Sesampainya aku di salah satu restoran yang terkenal dengan pemandangannya yang sangat estetik, aku dan Nana berjalan masuk dan diarahkan oleh salah seorang pelayan ke arah rooftop restaurant. Disana aku bisa melihat Henry yang mengenakan jas biru membelakangiku menghadap ke arah balkon restoran. Disitu Nanapun memutuskan tidak mengikutiku yang berjalan ke arah balkon agar bisa memberikan ruang pada diriku dan Henry agar kami bisa berbicara empat mata saja.

"Hen." panggilku suara pelan dengan rasa gugup dan tangan yang mulai basah karena aku tidak apa yang sedang direncanakan olehnya.

"Kau datang." katanya datar berbalik ke arahku dan menatapku dengan tatapan yang tak bisa kutebak.

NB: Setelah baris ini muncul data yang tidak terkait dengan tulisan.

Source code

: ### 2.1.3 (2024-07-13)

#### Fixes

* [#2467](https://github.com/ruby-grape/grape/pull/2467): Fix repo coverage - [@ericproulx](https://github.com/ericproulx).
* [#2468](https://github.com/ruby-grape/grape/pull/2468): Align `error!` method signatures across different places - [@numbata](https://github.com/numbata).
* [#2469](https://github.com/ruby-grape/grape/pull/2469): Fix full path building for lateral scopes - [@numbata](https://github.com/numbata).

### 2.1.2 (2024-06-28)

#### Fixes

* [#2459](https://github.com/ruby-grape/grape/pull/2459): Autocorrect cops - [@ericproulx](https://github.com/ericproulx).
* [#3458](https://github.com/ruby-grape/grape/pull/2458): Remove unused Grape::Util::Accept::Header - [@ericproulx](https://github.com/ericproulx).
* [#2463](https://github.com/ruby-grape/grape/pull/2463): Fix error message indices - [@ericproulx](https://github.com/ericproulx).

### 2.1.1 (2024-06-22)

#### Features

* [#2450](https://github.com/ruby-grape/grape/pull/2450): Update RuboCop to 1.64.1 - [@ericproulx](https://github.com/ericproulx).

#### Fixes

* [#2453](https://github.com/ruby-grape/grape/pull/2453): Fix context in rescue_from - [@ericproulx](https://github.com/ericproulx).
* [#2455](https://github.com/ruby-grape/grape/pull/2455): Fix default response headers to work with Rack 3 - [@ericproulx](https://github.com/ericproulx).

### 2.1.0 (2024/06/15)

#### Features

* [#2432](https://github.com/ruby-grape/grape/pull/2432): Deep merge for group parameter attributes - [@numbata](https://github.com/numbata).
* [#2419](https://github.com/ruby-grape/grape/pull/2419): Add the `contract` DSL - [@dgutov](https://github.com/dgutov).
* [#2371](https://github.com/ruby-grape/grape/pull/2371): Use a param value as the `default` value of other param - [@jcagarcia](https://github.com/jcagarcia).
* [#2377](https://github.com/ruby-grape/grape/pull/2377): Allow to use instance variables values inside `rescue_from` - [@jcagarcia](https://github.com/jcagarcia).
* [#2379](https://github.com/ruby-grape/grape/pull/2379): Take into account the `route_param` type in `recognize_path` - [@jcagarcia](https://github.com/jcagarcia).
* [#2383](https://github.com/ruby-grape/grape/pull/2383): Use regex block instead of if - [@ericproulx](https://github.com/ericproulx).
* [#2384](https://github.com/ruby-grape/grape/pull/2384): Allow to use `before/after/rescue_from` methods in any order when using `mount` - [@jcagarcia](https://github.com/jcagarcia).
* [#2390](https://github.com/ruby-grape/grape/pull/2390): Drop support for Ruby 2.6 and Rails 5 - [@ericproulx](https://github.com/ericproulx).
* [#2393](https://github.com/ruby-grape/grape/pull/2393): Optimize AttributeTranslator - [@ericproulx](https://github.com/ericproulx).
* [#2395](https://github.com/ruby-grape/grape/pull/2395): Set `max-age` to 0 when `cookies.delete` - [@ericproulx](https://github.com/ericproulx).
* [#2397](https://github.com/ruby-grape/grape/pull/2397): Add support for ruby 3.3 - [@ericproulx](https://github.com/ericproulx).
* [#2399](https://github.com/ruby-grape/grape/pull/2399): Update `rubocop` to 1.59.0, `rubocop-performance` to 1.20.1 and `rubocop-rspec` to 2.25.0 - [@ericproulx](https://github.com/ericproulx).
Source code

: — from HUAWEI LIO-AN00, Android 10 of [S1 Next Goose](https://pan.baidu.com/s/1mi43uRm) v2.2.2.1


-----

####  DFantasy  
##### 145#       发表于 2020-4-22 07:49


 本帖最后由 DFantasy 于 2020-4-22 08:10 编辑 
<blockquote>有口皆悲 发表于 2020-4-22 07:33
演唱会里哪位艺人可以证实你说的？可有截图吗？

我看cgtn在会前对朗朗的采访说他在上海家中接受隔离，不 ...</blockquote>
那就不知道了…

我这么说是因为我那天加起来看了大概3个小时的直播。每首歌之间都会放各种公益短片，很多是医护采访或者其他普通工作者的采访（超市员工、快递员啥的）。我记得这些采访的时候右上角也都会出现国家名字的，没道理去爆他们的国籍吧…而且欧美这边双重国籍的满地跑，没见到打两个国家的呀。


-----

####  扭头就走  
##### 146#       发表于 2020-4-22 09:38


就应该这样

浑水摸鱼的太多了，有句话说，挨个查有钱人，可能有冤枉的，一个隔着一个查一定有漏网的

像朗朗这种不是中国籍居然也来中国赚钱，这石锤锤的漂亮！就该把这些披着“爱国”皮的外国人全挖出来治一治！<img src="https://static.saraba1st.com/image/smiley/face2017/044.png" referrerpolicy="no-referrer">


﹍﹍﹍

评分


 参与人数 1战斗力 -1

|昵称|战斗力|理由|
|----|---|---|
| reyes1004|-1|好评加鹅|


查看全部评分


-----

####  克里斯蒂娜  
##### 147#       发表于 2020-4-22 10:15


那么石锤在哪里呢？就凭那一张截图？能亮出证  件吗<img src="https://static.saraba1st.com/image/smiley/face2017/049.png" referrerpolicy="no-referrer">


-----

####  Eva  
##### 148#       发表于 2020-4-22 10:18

Akupun tak tahu harus memulai pembicaraan dengannya, ada begitu banyak hal yang ingin kubicarakan dengannya namun bibir ini terasa begitu kelu untuk melontarkan satu katapun kepadanya. Aku cuma bisa memainkan kuku jariku dan menunduk tak berani menatap wajahnya yang memandangiku begitu tajam. Dari situasi yang ada diantara kami, tentu aku bisa merasakan kemarahan dari dalam dirinya akan sikapku kapan lalu namun dia coba tutupi dengan wajah tanpa ekspresi andalannya.

"Ada hal yang ingin kau bicarakan denganku?" dengan ragu ragu aku mulai membuka pembicaraan diantara kami berdua.

"Aku ingin mengungkapkan sesuatu kepadamu hari ini." tegasnya dan akupun seketika mendapat firasat yang tidak enak dengan ucapannya barusan. Seperti aku sudah bisa menduga apa yang akan dia katakan setelah ini. Tapi hal itu tentunya tak membuatku siap mental untuk mendengarnya.

"Aku sudah berpikir secara matang matang dalam berapa hari ini dan aku berpikir bahwa sepertinya hubungan kita tidak bisa dilanjutkan lagi, An." saat itu aku sadar hubungan kita telah benar benar berakhir.

"Aku ingin mengakhiri hubungan kita."